Le jour même où Insta360 lançait sa Luna Ultra aux États-Unis, DJI lui a collé deux procès. Quarante-huit heures plus tard, le Chinois renvoyait la balle avec cinq brevets et une accusation qui cible le cœur du catalogue de son rival. La guerre des caméras d'action bascule donc en justice.
Une simple histoire de brevets ?
Il ya quelques jours, Insta360 a sorti la Luna Ultra outre-Atlantique, et le produit devient aussitôt le caméscope le plus vendu sur Amazon en vingt-quatre heures. Le même jour, DJI a déposé deux plaintes devant la cour fédérale du district est du Texas, à Marshall, le tribunal historiquement préféré des batailles de brevets justement. Le premier dossier invoque deux brevets de design, le second en aligne quatre autres dits utilitaires. L'accusation est frontale, puisque la Luna copierait la silhouette et les fonctions de l'Osmo Pocket, cette caméra de poche que DJI peaufine depuis 2018 jusqu'à l'Osmo Pocket 3 de 2023. Le fabricant réclame carrément une interdiction définitive de vente aux États-Unis, et accuse Insta360 de reproduire ce que DJI a passé près d'une décennie à concevoir.

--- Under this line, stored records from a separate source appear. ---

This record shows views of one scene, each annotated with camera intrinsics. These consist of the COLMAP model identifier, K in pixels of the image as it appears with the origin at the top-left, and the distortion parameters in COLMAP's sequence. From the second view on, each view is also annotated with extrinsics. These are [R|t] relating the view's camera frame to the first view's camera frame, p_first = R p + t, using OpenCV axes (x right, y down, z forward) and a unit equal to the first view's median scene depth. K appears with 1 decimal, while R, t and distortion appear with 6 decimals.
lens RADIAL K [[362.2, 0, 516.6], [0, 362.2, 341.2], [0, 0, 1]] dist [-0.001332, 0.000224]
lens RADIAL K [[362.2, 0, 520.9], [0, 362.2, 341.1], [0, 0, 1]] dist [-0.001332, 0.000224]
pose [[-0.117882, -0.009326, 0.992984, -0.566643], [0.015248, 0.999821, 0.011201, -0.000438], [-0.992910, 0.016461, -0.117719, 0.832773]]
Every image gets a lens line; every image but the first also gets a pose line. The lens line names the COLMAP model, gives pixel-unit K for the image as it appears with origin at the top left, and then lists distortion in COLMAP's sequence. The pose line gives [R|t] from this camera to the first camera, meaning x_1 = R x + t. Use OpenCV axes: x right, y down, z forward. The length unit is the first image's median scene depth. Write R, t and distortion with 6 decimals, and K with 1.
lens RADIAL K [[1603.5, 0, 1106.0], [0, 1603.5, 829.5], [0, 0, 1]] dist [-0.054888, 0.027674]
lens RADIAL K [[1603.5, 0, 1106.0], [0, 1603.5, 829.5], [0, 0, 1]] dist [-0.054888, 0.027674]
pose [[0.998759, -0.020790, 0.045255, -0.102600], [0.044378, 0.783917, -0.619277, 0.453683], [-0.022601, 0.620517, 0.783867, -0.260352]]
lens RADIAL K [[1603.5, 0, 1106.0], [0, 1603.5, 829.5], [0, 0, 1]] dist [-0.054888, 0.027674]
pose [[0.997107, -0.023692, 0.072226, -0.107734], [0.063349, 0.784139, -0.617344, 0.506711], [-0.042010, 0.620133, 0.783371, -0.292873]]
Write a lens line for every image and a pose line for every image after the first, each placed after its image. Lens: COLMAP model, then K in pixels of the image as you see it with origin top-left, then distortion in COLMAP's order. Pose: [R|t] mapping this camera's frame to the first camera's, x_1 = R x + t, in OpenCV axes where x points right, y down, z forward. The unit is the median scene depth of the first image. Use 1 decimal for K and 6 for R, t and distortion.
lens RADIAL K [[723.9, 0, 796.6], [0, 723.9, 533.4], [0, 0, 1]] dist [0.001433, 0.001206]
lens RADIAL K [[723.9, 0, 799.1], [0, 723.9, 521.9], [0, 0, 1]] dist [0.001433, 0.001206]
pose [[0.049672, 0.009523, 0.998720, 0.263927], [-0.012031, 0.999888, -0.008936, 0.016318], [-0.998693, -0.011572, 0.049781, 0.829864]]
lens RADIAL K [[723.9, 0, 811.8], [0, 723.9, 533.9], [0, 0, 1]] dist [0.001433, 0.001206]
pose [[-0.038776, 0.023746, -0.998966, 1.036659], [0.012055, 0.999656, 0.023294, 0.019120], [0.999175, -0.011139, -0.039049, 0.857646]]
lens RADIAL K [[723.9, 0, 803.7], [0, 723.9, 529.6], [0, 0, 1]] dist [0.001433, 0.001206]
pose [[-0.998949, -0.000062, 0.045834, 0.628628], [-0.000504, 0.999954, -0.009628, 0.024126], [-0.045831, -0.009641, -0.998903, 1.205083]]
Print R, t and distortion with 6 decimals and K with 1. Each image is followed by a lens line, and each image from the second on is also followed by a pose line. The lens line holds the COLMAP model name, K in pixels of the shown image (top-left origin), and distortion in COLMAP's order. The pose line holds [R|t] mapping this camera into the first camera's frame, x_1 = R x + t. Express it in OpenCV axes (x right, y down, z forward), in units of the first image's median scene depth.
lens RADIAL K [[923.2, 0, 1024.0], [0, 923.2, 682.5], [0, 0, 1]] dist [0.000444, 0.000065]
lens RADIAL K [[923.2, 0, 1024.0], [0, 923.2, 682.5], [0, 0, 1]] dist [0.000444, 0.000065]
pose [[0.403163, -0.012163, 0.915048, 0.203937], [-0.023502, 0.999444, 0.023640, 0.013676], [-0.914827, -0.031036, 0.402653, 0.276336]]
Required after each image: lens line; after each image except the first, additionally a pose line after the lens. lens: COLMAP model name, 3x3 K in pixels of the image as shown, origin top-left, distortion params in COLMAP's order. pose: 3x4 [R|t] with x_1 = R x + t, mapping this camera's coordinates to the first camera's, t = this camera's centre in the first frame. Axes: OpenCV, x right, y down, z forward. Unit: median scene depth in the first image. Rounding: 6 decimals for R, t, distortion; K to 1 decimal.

La riposte chinoise contre les Osmo et les Ronin
Insta360 n'a pas attendu. Le 12 juin, la firme de Shenzhen déposait à son tour deux contre-plaintes en s'appuyant sur cinq brevets utilitaires américains qui couvrent la stabilisation de nacelle, le contrôle directionnel, le lissage d'image, l'incrustation de télémétrie et la stabilisation vidéo panoramique. Autrement dit, le socle technique de presque toute la gamme stabilisée d'en face, des Osmo Pocket aux séries Ronin et RS, jusqu'au récent Osmo 360. Le fondateur JK Liu a balayé l'idée d'une caméra opportuniste : la Luna Ultra est le fruit de plusieurs années de R&D indépendante, pas une réponse au produit d'un concurrent, son développement ayant démarré dès 2020. DJI avait d'ailleurs déjà attaqué Insta360 en mars 2026 sur des brevets de drones.
Le petit qui n'a plus rien d'un petit
On a longtemps présenté Insta360 comme l'outsider face au mastodonte DJI, sauf que les chiffres ont changé de camp. Sur le marché des caméras d'action, DJI tient un peu plus de 40 % quand Insta360 le talonne autour de 38 %, et GoPro se traîne loin derrière. À elles seules, les deux marques chinoises pèsent près de 90 % du marché japonais, là où GoPro régnait sans partage il y a trois ans. Quand des concurrents de ce calibre se disputent chaque part de marché, un procès devient une arme commerciale.
Ce choc frontal fait surtout voler en éclats le mythe d'une solidarité entre firmes chinoises. Dans leur ville de Shenzhen, la concurrence est une culture ultra-féroce, et même encouragée par Pékin pour forger des champions mondiaux. Choisir les tribunaux américains comme champ de bataille n'a d'ailleurs rien d'un hasard : c'est le marché le plus rentable, et c'est une arme marketing redoutable pour faire paniquer les revendeurs et bloquer l'adversaire.
On en dit quoi ?
DJI a dégainé un jour du lancement pour gripper la machine alors que la Luna était une sortie brûlante, et Insta360 a riposté en menaçant la quasi-totalité d'une gamme d'en face. Le risque concret, pour l'acheteur, reste cette demande d'interdiction qui pourrait priver les Américains d'une caméra très réussie. On a pas fini d'en entendre parler donc.